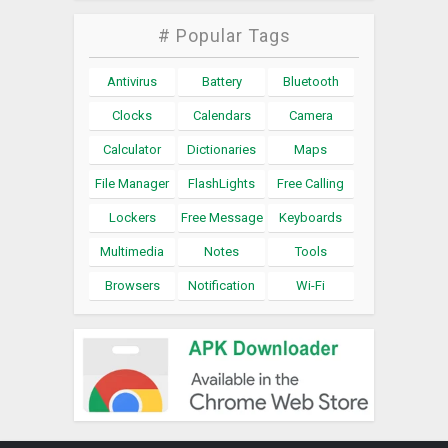
# Popular Tags
Antivirus
Battery
Bluetooth
Clocks
Calendars
Camera
Calculator
Dictionaries
Maps
File Manager
FlashLights
Free Calling
Lockers
Free Message
Keyboards
Multimedia
Notes
Tools
Browsers
Notification
Wi-Fi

* Activity
All entries must be written out again exactly as given, with no pictures in the copy.

* Task output
# Popular Tags
Antivirus
Battery
Bluetooth
Clocks
Calendars
Camera
Calculator
Dictionaries
Maps
File Manager
FlashLights
Free Calling
Lockers
Free Message
Keyboards
Multimedia
Notes
Tools
Browsers
Notification
Wi-Fi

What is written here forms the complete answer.